▶ [WHAT THIS TASK INVOLVES]: Exactly the lines from the one containing "ten bez múky." through the one containing "O processo de notificação, quando aplicado" in the listing below are to be copied, with the pictures left out.

Start of DATA UNDER STUDY

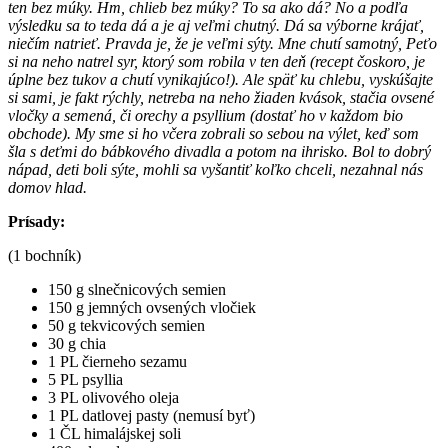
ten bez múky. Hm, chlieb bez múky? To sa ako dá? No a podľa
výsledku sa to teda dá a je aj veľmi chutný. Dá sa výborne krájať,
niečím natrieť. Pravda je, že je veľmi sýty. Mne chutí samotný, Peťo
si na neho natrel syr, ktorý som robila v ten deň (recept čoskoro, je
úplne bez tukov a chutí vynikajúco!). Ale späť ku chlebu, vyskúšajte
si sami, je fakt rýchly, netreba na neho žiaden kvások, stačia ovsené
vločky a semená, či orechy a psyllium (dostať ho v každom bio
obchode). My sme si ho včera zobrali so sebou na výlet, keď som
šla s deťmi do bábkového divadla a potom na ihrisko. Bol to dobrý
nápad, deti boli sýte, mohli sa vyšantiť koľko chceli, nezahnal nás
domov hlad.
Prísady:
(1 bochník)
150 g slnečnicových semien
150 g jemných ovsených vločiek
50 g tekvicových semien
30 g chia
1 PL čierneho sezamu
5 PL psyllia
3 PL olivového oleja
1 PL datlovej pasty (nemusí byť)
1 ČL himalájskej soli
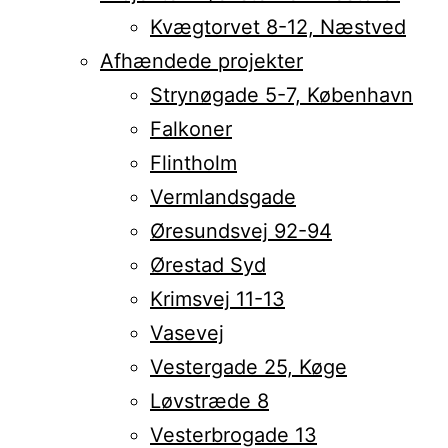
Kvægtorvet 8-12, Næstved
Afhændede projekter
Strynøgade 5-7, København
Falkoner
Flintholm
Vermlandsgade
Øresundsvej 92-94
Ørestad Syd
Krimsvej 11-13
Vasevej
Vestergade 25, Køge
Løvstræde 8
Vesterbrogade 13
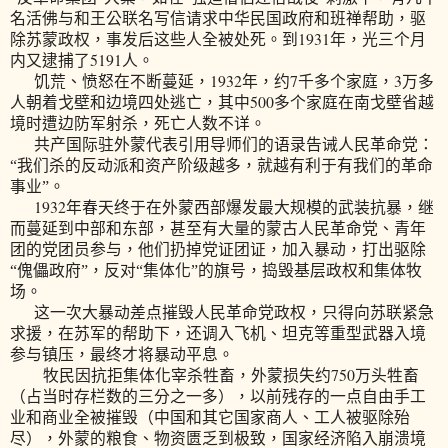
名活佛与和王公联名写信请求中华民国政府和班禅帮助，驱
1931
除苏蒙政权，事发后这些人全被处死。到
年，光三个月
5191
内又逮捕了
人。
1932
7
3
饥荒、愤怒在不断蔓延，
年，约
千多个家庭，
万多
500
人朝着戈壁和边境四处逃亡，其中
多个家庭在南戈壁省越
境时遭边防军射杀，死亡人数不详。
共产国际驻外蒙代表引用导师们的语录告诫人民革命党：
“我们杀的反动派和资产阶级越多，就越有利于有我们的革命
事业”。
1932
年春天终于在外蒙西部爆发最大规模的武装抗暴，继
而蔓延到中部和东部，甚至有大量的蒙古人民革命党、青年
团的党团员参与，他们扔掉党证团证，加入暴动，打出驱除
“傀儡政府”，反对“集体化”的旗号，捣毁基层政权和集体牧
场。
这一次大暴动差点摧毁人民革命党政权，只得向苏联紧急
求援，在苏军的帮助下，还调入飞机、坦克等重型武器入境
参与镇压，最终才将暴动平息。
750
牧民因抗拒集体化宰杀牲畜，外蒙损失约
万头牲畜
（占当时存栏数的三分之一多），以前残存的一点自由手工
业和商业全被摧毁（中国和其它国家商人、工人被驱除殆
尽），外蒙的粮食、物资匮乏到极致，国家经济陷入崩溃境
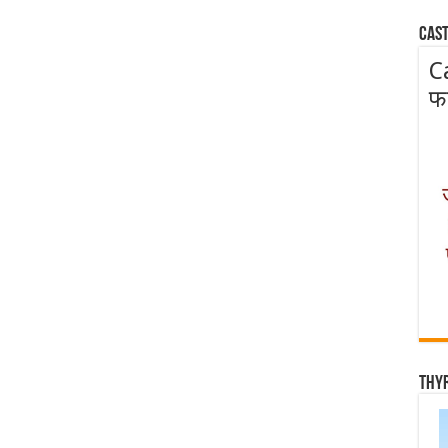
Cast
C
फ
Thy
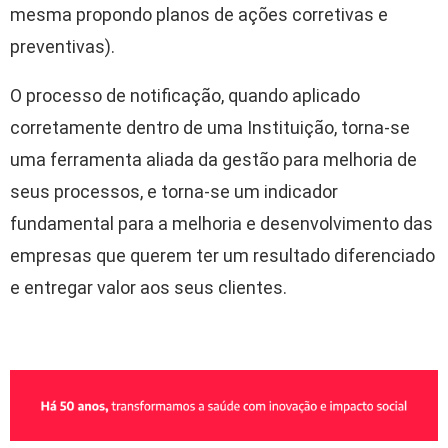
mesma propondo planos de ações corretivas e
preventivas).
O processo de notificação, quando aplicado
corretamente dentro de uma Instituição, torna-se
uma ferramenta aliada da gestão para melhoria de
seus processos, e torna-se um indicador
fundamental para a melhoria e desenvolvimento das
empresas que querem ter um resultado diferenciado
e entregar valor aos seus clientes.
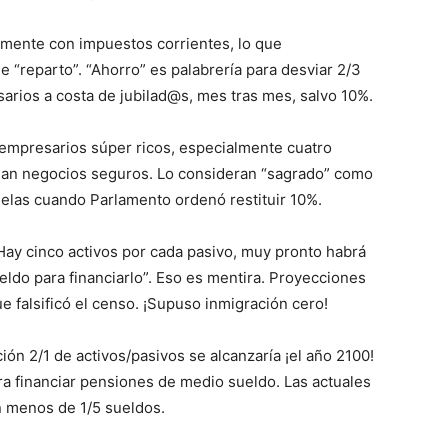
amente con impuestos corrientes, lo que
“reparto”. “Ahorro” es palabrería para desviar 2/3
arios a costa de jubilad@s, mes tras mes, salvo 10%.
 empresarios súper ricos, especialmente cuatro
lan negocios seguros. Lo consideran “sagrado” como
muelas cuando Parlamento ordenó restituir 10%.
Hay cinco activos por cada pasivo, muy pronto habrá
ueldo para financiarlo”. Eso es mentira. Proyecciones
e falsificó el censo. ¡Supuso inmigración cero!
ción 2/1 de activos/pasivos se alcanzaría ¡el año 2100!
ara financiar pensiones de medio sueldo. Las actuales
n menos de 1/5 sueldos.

End of DATA UNDER STUDY
Start of DATA UNDER STUDY

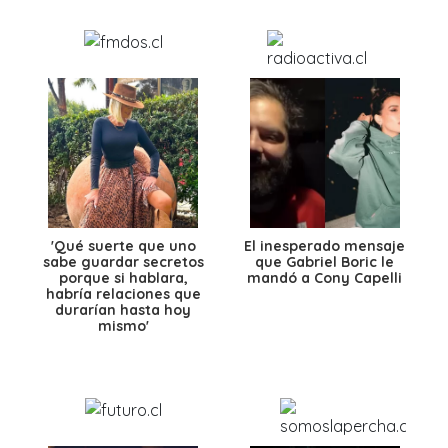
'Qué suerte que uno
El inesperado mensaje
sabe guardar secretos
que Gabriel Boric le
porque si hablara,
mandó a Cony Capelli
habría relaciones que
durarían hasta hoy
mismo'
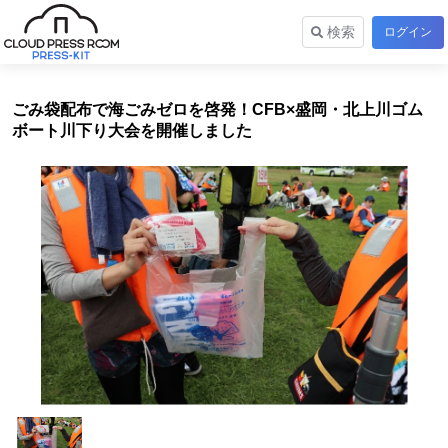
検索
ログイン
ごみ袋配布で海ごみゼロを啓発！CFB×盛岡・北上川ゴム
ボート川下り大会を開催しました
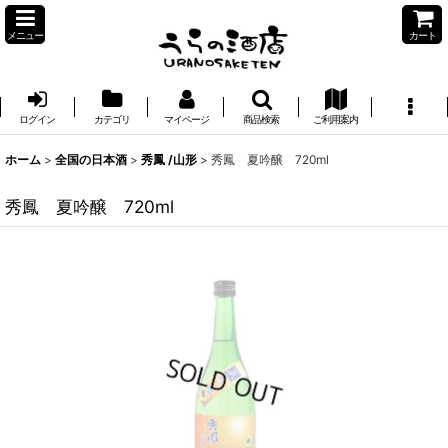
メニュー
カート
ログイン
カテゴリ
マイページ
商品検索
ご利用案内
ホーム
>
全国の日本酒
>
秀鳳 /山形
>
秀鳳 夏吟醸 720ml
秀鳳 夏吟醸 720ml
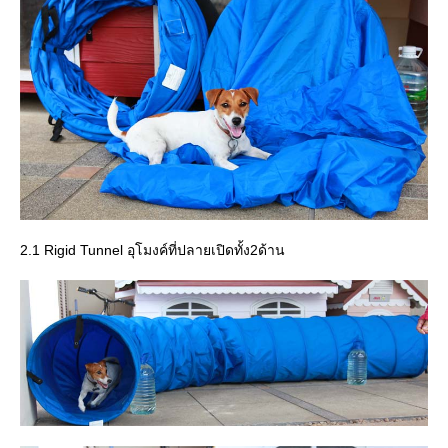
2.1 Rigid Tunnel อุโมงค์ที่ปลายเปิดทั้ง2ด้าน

End of DATA UNDER STUDY

▶ [COMPLETED EXERCISE]:
ten bez múky. Hm, chlieb bez múky? To sa ako dá? No a podľa
výsledku sa to teda dá a je aj veľmi chutný. Dá sa výborne krájať,
niečím natrieť. Pravda je, že je veľmi sýty. Mne chutí samotný, Peťo
si na neho natrel syr, ktorý som robila v ten deň (recept čoskoro, je
úplne bez tukov a chutí vynikajúco!). Ale späť ku chlebu, vyskúšajte
si sami, je fakt rýchly, netreba na neho žiaden kvások, stačia ovsené
vločky a semená, či orechy a psyllium (dostať ho v každom bio
obchode). My sme si ho včera zobrali so sebou na výlet, keď som
šla s deťmi do bábkového divadla a potom na ihrisko. Bol to dobrý
nápad, deti boli sýte, mohli sa vyšantiť koľko chceli, nezahnal nás
domov hlad.
Prísady:
(1 bochník)
150 g slnečnicových semien
150 g jemných ovsených vločiek
50 g tekvicových semien
30 g chia
1 PL čierneho sezamu
5 PL psyllia
3 PL olivového oleja
1 PL datlovej pasty (nemusí byť)
1 ČL himalájskej soli
Kvægtorvet 8-12, Næstved
Afhændede projekter
Strynøgade 5-7, København
Falkoner
Flintholm
Vermlandsgade
Øresundsvej 92-94
Ørestad Syd
Krimsvej 11-13
Vasevej
Vestergade 25, Køge
Løvstræde 8
Vesterbrogade 13
名活佛与和王公联名写信请求中华民国政府和班禅帮助，驱
1931
除苏蒙政权，事发后这些人全被处死。到
年，光三个月
5191
内又逮捕了
人。
1932
7
3
饥荒、愤怒在不断蔓延，
年，约
千多个家庭，
万多
500
人朝着戈壁和边境四处逃亡，其中
多个家庭在南戈壁省越
境时遭边防军射杀，死亡人数不详。
共产国际驻外蒙代表引用导师们的语录告诫人民革命党：
“我们杀的反动派和资产阶级越多，就越有利于有我们的革命
事业”。
1932
年春天终于在外蒙西部爆发最大规模的武装抗暴，继
而蔓延到中部和东部，甚至有大量的蒙古人民革命党、青年
团的党团员参与，他们扔掉党证团证，加入暴动，打出驱除
“傀儡政府”，反对“集体化”的旗号，捣毁基层政权和集体牧
场。
这一次大暴动差点摧毁人民革命党政权，只得向苏联紧急
求援，在苏军的帮助下，还调入飞机、坦克等重型武器入境
参与镇压，最终才将暴动平息。
750
牧民因抗拒集体化宰杀牲畜，外蒙损失约
万头牲畜
（占当时存栏数的三分之一多），以前残存的一点自由手工
业和商业全被摧毁（中国和其它国家商人、工人被驱除殆
尽），外蒙的粮食、物资匮乏到极致，国家经济陷入崩溃境
Cast
C
फ
Thy
mesma propondo planos de ações corretivas e
preventivas).
O processo de notificação, quando aplicado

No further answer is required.